Il trucco geniale di Dalí per non pagare mai il conto
Quando arrivava il momento di pagare, Dalí firmava un normale assegno, ma con la stessa penna aggiungeva un piccolo disegno originale, creato sul momento. Nove volte su dieci, il ristoratore sceglieva di non incassare quell’assegno: lo conservava, consapevole del valore artistico di quella firma accompagnata da un bozzetto inedito. In pratica, Dalì riusciva a cenare gratis, nel senso che l'assegno da lui firmato non veniva quasi mai riscosso, assegno che con il tempo sarebbe valso molto più del conto.

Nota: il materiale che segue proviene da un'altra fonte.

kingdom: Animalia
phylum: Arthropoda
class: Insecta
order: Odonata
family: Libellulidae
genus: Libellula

Ancora oggi, alcuni ristoranti storici in Spagna (quelli ancora aperti, parliamo di un artista vissuto dal 1909 al 1989) conservano con orgoglio gli assegni firmati da Dalí, esposti come cimeli artistici. In quelle firme si legge la sua ironia, la consapevolezza del proprio mito e il desiderio di sfidare le convenzioni economiche e sociali del suo tempo. Per lui, l’arte non aveva prezzo, e neppure il pranzo.
Un personaggio fuori da ogni schema
L’artista di Figueres non era eccentrico solo a tavola. Curava ogni dettaglio della propria immagine pubblica: i celebri baffi a manubrio, che chiamava “imperiali e irrazionali”, erano modellati verso l’alto come simbolo del suo “misticismo verticale”. Amava indossare abiti teatrali, bastoni decorati, cravatte sgargianti e accessori dandy che ne amplificavano la presenza scenica. Ogni apparizione di Dalí era una performance, una messa in scena in cui l’arte invadeva la vita quotidiana.
Durante le sue conferenze, non esitava a sorprendere il pubblico. In un episodio rimasto celebre, si presentò con un completo da palombaro, casco incluso, per rappresentare la discesa nelle profondità del subconscio. Rischiò persino di soffocare, ma il pubblico, convinto che fosse parte dello spettacolo, continuò ad applaudire.
La cucina surrealista: tra genio e provocazione
Il rapporto di Salvador Dalí con il cibo era altrettanto originale. Considerava il pasto un’esperienza estetica e sensoriale, non solo nutrizionale. Nei suoi esperimenti gastronomici mescolava ingredienti improbabili: celebre la sua insalata di pollo con salsa al cioccolato o la zuppa di pomodoro con un ciuffo di capelli finti, provocazione che rappresentava l’assurdo e l’inconscio.
Dalì amava anche la Bagna Cauda, piatto piemontese a base di acciughe, aglio e olio d’oliva, che definiva “l’oro dei poveri”. Collaborò persino con lo chef Paul Bocuse per creare “La Méditation”, un gambero gigante servito con salsa allo champagne e aneto. Tutto in lui era teatro e simbolismo, persino il cibo.
Nel 1973 pubblicò il libro Les Dîners de Gala, una raccolta di 136 ricette surrealiste illustrate con fotografie e disegni. Molte erano dedicate a piatti afrodisiaci, ricchi e opulenti, concepiti come un banchetto per gli occhi e per la mente. Il formaggio Camembert, per esempio, ispirò il celebre dipinto degli “Orologi Molli”, simbolo della deformazione del tempo e dell’illusione percettiva.
Arte, denaro e provocazione
Dalí giocò per tutta la vita con il concetto di valore e autenticità. Oltre ai famosi assegni-illustrati, era solito firmare fogli bianchi di carta litografica, consapevole che sarebbero stati usati per creare falsi. Un gesto volutamente ambiguo, una sorta di trolling artistico ante litteram che anticipava il dibattito moderno sul valore dell’arte e della firma.
Per lui, l’opera non finiva nel quadro: la vita stessa era un palcoscenico su cui recitare, un modo per dimostrare che la genialità non obbedisce alle regole del mondo comune. Anche il denaro diventava materia plastica, da piegare con ironia e provocazione al servizio della sua immaginazione.
Una vita come opera d’arte
Chi visitasse oggi la sua casa-museo a Portlligat si troverebbe immerso in un universo surreale: stanze piene di oggetti eccentrici, sculture, uova giganti sui tetti e giochi di specchi. Era l’habitat perfetto per un artista che aveva trasformato la quotidianità in una scena teatrale permanente.
Ogni gesto, ogni abitudine, persino un pranzo al ristorante, diventava per Dalì un’occasione per scolpire la propria leggenda. La sua vita non è mai stata una semplice successione di eventi, ma un capolavoro in continua trasformazione, dove l’arte pagava sempre il conto — letteralmente.